THE DATA.

____

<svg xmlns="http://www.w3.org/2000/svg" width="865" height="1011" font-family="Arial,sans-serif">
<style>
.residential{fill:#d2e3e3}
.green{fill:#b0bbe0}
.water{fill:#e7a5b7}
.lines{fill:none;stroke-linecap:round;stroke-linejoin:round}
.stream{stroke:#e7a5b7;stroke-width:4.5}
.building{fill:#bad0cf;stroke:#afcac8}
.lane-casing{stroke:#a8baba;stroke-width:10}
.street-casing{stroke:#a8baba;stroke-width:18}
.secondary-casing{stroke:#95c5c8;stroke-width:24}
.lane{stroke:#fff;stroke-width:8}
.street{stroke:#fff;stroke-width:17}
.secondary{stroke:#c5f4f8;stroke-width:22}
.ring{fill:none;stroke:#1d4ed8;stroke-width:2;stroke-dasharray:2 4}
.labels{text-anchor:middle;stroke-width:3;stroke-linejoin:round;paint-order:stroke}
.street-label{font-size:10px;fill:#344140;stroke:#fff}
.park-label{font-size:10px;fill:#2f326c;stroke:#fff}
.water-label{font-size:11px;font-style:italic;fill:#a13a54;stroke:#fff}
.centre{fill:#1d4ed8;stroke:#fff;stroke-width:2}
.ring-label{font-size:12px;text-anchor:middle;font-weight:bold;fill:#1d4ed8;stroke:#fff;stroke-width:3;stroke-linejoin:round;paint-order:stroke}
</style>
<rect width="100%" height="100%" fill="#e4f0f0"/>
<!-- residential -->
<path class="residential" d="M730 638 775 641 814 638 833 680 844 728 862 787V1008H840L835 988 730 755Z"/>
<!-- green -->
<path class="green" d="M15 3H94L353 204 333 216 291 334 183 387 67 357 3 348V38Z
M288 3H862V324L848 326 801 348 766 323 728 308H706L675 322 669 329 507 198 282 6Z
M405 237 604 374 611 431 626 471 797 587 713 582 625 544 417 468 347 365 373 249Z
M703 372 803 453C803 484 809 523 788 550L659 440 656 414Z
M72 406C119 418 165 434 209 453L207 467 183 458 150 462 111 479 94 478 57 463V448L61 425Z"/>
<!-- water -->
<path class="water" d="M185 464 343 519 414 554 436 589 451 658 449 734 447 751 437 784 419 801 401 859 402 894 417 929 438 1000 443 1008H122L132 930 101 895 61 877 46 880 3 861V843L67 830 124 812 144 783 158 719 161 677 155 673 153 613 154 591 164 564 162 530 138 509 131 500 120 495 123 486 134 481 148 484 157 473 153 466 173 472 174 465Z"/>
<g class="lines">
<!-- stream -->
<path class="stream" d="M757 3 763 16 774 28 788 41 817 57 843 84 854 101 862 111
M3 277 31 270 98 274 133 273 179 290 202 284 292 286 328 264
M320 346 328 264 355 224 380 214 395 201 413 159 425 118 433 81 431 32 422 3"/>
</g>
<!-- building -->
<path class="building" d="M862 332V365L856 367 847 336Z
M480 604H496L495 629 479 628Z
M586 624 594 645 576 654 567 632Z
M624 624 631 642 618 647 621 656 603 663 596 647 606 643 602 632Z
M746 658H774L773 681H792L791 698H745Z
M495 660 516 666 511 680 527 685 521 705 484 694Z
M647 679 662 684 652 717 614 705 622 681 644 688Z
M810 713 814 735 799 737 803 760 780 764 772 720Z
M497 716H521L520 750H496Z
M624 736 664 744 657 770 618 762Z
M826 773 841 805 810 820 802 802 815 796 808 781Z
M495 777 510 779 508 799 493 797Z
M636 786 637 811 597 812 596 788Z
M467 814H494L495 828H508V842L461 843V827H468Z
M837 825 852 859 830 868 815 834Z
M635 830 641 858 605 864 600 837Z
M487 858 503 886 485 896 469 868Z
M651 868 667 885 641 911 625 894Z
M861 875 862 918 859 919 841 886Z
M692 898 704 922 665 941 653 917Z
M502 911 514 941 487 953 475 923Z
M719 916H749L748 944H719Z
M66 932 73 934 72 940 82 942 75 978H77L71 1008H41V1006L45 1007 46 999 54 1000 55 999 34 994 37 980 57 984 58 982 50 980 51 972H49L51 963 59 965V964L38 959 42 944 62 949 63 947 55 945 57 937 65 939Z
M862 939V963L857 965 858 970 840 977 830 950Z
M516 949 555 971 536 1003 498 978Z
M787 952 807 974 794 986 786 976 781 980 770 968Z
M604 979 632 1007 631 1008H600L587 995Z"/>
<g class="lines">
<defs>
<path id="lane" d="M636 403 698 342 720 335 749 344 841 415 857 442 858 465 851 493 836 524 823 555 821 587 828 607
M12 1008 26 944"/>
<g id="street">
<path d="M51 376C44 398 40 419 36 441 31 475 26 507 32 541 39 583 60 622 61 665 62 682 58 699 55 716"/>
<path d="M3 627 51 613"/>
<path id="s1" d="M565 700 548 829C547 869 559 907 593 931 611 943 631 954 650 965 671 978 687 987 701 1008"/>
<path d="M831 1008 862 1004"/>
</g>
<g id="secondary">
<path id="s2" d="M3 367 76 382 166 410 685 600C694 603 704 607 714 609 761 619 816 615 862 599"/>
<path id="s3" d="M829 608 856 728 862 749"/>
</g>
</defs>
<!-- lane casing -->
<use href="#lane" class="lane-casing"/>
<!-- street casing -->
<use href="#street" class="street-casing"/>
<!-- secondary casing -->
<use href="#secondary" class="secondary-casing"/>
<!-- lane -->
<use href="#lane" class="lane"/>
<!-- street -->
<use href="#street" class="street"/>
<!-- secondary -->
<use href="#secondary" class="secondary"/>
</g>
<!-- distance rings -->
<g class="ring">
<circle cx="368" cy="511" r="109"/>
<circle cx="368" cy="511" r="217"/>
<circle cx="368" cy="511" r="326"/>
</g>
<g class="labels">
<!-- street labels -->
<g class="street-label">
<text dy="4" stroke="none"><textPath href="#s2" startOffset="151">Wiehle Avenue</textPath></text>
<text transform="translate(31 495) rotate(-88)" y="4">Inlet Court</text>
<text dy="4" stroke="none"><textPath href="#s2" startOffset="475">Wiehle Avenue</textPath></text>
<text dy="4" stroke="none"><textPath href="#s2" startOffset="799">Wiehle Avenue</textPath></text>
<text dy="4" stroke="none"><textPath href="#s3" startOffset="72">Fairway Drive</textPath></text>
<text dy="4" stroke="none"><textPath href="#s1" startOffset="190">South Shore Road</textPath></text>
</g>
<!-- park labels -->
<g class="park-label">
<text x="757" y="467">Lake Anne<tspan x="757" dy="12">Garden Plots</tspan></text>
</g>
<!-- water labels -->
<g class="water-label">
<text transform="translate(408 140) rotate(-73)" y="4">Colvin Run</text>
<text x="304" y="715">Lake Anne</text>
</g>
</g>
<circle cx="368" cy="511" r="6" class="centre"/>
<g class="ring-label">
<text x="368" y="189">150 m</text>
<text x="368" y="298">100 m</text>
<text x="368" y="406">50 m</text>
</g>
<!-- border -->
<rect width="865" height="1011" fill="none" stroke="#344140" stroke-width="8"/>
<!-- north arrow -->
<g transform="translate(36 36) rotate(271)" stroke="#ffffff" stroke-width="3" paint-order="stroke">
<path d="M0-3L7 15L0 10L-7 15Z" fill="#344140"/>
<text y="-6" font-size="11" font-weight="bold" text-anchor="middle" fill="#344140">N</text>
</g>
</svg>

____

Show every line of the listing containing the string "round" by copying it.

ANSWER TO THE PROBLEM.
.lines{fill:none;stroke-linecap:round;stroke-linejoin:round}
.labels{text-anchor:middle;stroke-width:3;stroke-linejoin:round;paint-order:stroke}
.ring-label{font-size:12px;text-anchor:middle;font-weight:bold;fill:#1d4ed8;stroke:#fff;stroke-width:3;stroke-linejoin:round;paint-order:stroke}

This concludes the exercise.